__DATA EXTRACT__:
========

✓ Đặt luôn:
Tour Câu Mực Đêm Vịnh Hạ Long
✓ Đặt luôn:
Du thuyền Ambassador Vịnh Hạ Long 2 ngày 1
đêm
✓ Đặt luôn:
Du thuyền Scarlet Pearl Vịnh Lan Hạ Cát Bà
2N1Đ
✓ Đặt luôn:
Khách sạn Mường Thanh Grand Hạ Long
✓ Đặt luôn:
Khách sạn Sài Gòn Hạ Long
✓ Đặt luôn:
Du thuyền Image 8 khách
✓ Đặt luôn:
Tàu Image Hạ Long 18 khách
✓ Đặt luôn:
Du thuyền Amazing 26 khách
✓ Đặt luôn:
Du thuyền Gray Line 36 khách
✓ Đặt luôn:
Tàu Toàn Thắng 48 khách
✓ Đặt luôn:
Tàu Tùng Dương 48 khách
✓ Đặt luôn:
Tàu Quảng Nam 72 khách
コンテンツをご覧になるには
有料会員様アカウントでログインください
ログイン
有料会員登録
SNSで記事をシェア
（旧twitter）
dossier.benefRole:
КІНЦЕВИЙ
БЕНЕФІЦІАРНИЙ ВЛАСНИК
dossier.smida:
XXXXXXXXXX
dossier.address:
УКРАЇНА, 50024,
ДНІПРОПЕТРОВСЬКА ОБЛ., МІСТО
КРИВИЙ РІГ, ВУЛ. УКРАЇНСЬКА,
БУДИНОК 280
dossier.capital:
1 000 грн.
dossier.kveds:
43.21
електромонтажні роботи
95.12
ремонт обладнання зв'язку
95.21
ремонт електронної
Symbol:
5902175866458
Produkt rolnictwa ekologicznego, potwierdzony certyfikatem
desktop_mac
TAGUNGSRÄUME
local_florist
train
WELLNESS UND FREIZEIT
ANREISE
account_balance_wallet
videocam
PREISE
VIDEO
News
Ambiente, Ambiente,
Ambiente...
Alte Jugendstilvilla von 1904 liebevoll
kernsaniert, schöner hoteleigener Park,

========

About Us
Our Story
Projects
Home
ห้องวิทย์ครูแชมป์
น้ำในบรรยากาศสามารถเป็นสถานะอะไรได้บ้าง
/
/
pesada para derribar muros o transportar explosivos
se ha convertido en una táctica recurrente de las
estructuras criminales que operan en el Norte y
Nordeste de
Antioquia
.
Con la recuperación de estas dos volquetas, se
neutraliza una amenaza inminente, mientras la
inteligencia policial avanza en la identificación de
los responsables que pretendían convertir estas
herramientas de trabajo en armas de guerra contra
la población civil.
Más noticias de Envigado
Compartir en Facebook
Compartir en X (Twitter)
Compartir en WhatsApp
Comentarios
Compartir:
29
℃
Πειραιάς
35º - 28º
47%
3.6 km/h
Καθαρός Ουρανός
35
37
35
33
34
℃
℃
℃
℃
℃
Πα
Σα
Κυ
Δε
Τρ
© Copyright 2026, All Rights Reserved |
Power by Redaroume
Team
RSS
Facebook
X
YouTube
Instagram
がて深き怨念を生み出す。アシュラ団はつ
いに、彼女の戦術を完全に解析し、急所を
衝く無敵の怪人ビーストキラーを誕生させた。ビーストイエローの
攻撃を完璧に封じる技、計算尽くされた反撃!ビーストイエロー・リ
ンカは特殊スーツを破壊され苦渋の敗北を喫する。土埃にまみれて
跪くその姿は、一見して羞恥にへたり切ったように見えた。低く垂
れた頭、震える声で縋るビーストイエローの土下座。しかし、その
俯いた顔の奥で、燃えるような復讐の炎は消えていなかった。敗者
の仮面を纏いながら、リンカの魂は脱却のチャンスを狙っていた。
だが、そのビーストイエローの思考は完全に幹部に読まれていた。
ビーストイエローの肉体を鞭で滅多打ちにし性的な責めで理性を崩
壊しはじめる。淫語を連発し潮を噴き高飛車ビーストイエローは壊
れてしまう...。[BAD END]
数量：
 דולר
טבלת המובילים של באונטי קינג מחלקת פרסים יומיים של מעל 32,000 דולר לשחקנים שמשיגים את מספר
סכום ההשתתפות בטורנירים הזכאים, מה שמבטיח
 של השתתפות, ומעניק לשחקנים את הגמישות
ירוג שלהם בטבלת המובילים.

========

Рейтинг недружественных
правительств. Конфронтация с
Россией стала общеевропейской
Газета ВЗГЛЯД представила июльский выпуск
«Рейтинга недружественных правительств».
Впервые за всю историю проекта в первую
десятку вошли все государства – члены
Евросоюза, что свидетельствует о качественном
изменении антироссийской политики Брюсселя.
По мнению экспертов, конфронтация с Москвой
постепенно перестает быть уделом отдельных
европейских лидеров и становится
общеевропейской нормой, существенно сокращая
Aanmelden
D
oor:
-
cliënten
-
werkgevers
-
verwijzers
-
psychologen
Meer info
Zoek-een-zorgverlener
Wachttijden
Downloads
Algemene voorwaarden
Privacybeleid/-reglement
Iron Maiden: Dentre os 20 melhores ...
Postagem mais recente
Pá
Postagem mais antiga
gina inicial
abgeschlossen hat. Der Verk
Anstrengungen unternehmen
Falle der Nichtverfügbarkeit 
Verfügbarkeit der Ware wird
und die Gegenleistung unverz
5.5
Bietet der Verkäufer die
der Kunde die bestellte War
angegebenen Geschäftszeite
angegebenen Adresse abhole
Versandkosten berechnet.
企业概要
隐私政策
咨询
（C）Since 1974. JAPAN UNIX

========

__EXERCISE DESCRIPTION__:
Copy the text verbatim from the rows above, starting with the line that contains "Рейтинг недружественных" and stopping after the line that contains "psychologen".

__SOLUTION BELOW__:
Рейтинг недружественных
правительств. Конфронтация с
Россией стала общеевропейской
Газета ВЗГЛЯД представила июльский выпуск
«Рейтинга недружественных правительств».
Впервые за всю историю проекта в первую
десятку вошли все государства – члены
Евросоюза, что свидетельствует о качественном
изменении антироссийской политики Брюсселя.
По мнению экспертов, конфронтация с Москвой
постепенно перестает быть уделом отдельных
европейских лидеров и становится
общеевропейской нормой, существенно сокращая
Aanmelden
D
oor:
-
cliënten
-
werkgevers
-
verwijzers
-
psychologen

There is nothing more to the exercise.